FRAGMENTO DEL DOCUMENTO:
+++++
Este planteamiento llega en un momento en el que el sector nuclear español está intentando, con el beneplácito del Gobierno del PP, que las cinco centrales en activo puedan alargar su vida hasta los sesenta años, frente a los cuarenta para los que fueran diseñadas, y en vísperas de que el consejo de administración de Nuclenor, participada al 50% por Iberdrola y Endesa, mantuviese ayer, el mismo día 26 de abril, una reunión. La fijación de la fecha de esa cita del órgano de dirección de Nuclenor llegó una semana después de que la empresa presidida por Galán, máximo dirigente de Iberdrola, instara a Endesa, dirigida por Borja Prado, a convocar ese consejo, así como una posterior junta extraordinaria para analizar cómo gestionar el destino de Garoña. Aunque hay que decir también que el presidente de Iberdrola justificó ante los accionistas de la compañía que el cese de la planta “no es porque tenga nada contra nada”, en referencia a la energía nuclear, “sino porque económicamente no es viable”; cabría preguntarse si para el presidente de Iberdrola será viable económicamente si el Gobierno español reduce la carga impositiva a la producción nuclear o establece alguna medida que la compense.
Un segundo frente A la par, la planta de Garoña mantiene un segundo frente y es el relativo al almacén temporal de residuos radiactivos que puede albergar, para el que los Presupuestos Generales del Estado de 2017 han consignado una partida de 3,4 millones de euros que serán sufragados por Enresa. Por tanto, se decida o no reabrir Garoña, los residuos radiactivos de dicha central tendrían que ir destinados a algún lugar ya que, si bien Enresa ha apostado por depositar temporalmente los residuos radioactivos de alta actividad de todas las centrales nucleares españolas en el municipio conquense de Villar de Cañas, hasta ahora no ha iniciado la construcción de dicha instalación, lo que supone un considerable retraso.
+++++
(Entradas de datos almacenados)
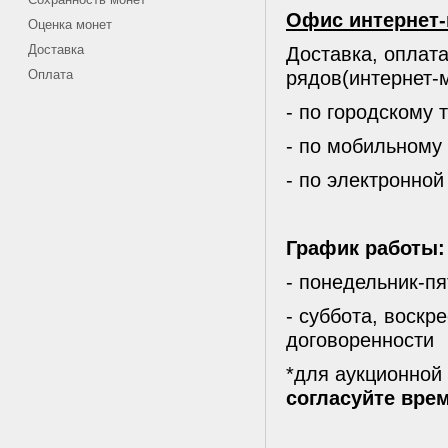
Офис интернет-
Оценка монет
Доставка
Доставка, оплата
рядов(интернет-м
Оплата
- по городскому 
- по мобильному
- по электронной
График работы:
- понедельник-пя
- суббота, воскр
договоренности
*для аукционной
согласуйте вре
+++++
EJERCICIOS POR COMPLETAR:
(1) Escribe el tramo del texto sobre Garoña que va desde "Un segundo frente A" hasta "un considerable retraso.", sin cambiar nada.
(2) Según el texto sobre Garoña, ¿qué cantidad han consignado los Presupuestos Generales del Estado de 2017 para el almacén temporal de residuos radiactivos y quién la sufragará?
(3) Traduce al inglés esta oración del texto sobre Garoña: "A la par, la planta de Garoña mantiene un segundo frente y es el relativo al almacén temporal de residuos radiactivos que puede albergar, para el que los Presupuestos Generales del Estado de 2017 han consignado una partida de 3,4 millones de euros que serán sufragados por Enresa."

SOLUCIONES DEL EJERCICIO:
(1)
Un segundo frente A la par, la planta de Garoña mantiene un segundo frente y es el relativo al almacén temporal de residuos radiactivos que puede albergar, para el que los Presupuestos Generales del Estado de 2017 han consignado una partida de 3,4 millones de euros que serán sufragados por Enresa. Por tanto, se decida o no reabrir Garoña, los residuos radiactivos de dicha central tendrían que ir destinados a algún lugar ya que, si bien Enresa ha apostado por depositar temporalmente los residuos radioactivos de alta actividad de todas las centrales nucleares españolas en el municipio conquense de Villar de Cañas, hasta ahora no ha iniciado la construcción de dicha instalación, lo que supone un considerable retraso.

(2) Una partida de 3,4 millones de euros, que sufragará Enresa.

(3) At the same time, the Garoña plant faces a second front, namely the one concerning the temporary radioactive waste storage facility it can house, for which the 2017 General State Budget has allocated 3.4 million euros that will be paid by Enresa.